* _WHAT THIS TASK INVOLVES_:
Find all lines with the word "pixels" in the material, then copy them.

--- DATA FOR PROCESSING ---

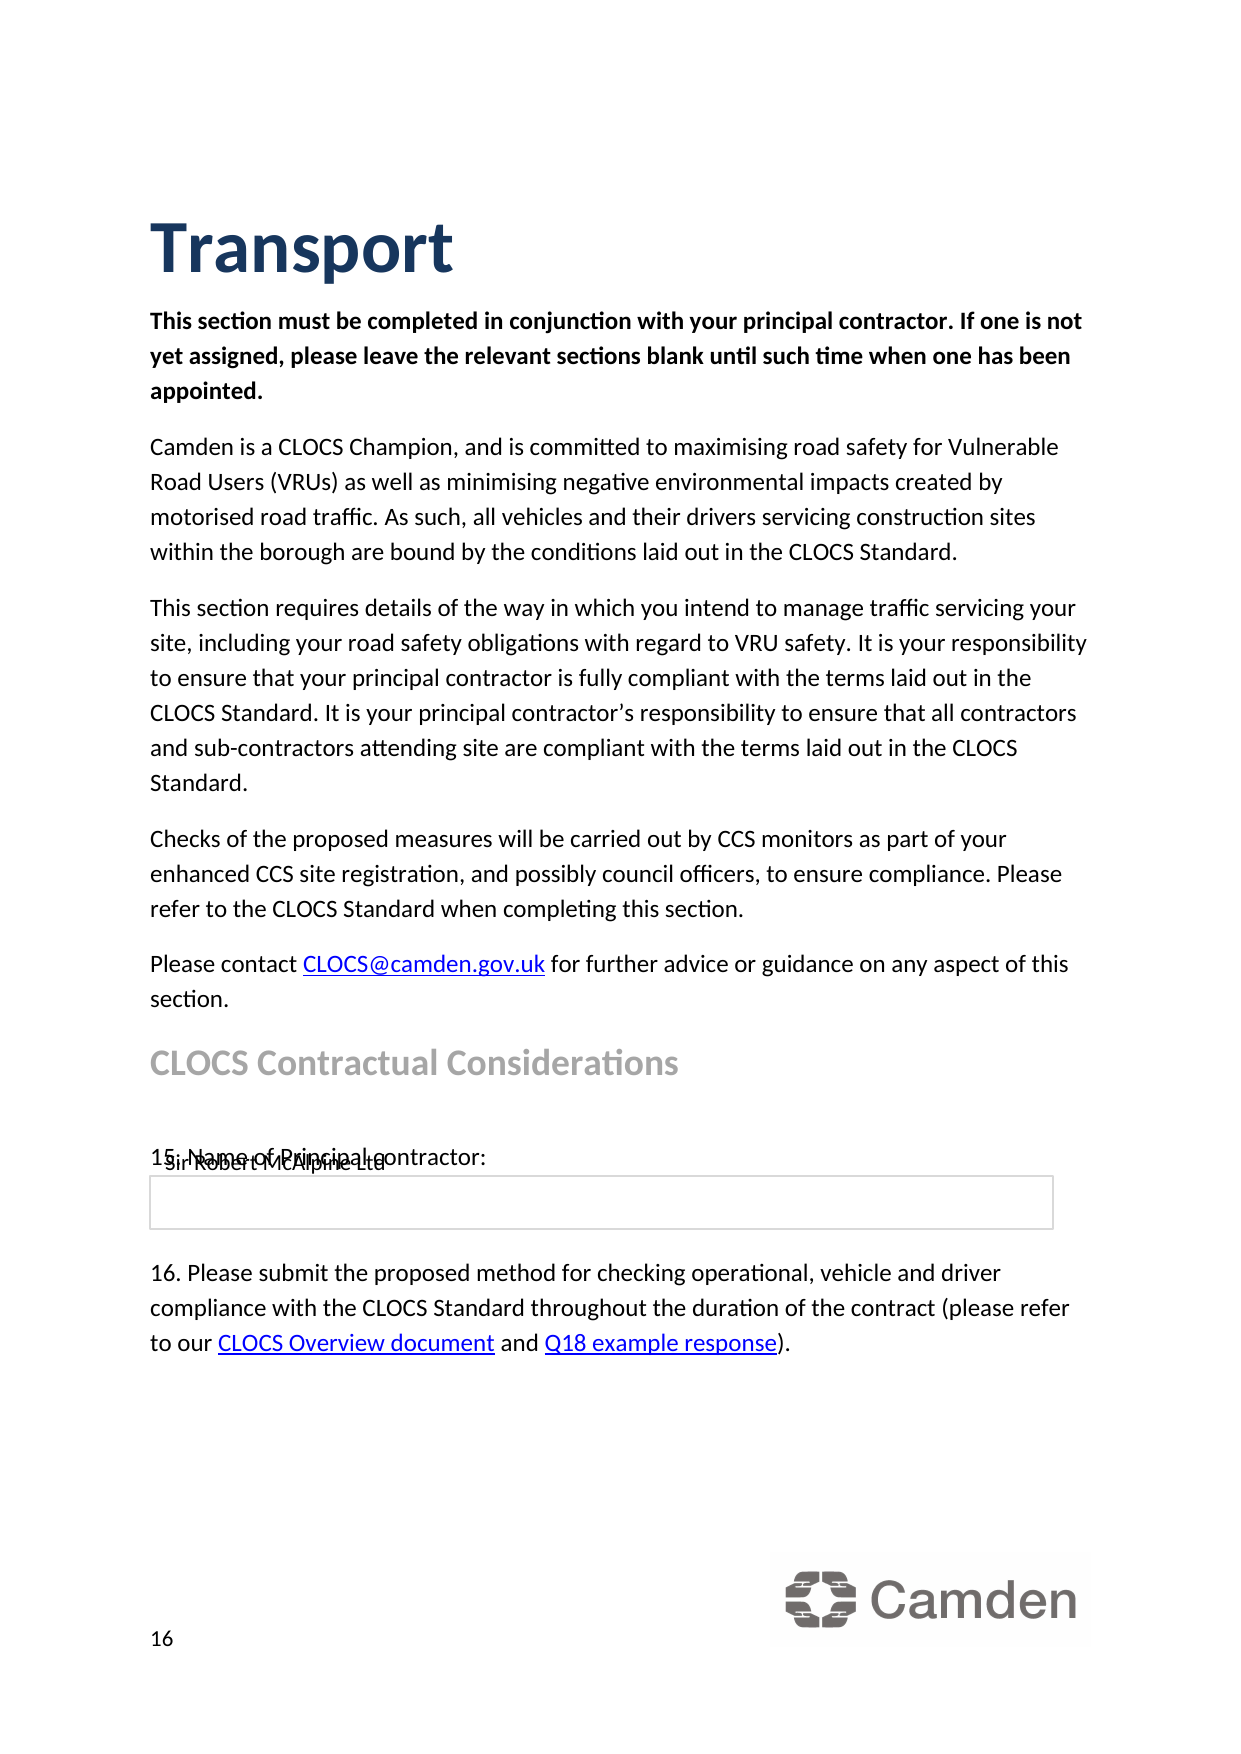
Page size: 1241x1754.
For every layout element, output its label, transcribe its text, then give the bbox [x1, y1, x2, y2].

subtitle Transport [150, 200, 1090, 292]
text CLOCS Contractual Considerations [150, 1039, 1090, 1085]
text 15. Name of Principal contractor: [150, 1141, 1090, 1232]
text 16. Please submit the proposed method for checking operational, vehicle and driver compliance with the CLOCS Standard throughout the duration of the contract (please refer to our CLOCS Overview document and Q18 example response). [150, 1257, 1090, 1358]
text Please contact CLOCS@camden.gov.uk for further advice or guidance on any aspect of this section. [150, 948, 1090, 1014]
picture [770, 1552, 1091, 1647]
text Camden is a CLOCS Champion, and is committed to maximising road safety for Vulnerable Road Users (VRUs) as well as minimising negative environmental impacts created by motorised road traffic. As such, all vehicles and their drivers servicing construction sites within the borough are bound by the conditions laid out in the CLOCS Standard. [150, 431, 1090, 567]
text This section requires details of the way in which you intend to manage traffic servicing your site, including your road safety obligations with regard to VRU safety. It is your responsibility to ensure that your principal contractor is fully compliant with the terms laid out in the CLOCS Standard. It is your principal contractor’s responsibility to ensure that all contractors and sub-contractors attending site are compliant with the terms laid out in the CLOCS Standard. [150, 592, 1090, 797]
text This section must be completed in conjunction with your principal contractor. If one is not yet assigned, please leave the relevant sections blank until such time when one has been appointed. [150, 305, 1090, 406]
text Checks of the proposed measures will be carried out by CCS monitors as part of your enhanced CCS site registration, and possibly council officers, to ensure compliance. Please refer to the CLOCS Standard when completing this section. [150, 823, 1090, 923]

---
--- DATA FOR PROCESSING ---

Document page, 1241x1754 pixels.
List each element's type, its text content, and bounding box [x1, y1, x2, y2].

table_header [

---
--- DATA FOR PROCESSING ---

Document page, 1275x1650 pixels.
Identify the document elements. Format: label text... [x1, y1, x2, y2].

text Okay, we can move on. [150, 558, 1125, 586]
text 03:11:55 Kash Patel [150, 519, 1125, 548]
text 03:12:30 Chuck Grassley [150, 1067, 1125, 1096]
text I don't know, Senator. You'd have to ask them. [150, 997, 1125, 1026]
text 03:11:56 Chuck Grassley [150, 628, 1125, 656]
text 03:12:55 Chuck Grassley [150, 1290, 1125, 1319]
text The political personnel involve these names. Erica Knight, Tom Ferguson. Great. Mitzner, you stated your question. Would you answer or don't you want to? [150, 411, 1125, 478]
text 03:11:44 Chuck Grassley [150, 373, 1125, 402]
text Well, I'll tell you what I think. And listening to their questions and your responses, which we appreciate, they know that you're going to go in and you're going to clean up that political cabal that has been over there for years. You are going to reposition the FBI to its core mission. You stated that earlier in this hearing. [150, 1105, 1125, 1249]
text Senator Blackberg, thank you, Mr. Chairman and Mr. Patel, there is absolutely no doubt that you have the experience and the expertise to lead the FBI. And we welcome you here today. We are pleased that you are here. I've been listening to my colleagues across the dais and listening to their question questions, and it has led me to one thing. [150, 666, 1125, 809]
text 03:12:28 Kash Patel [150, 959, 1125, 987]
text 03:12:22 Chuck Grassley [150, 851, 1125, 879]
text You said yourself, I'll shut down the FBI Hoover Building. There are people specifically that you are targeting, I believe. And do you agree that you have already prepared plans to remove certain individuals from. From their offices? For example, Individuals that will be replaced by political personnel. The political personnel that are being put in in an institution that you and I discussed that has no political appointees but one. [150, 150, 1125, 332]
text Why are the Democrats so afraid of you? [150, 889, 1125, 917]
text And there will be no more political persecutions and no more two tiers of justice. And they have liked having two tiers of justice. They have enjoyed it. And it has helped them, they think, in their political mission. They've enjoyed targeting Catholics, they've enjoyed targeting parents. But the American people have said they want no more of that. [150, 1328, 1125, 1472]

---

* _EXERCISE SOLUTION_:
Document page, 1241x1754 pixels.
Document page, 1275x1650 pixels.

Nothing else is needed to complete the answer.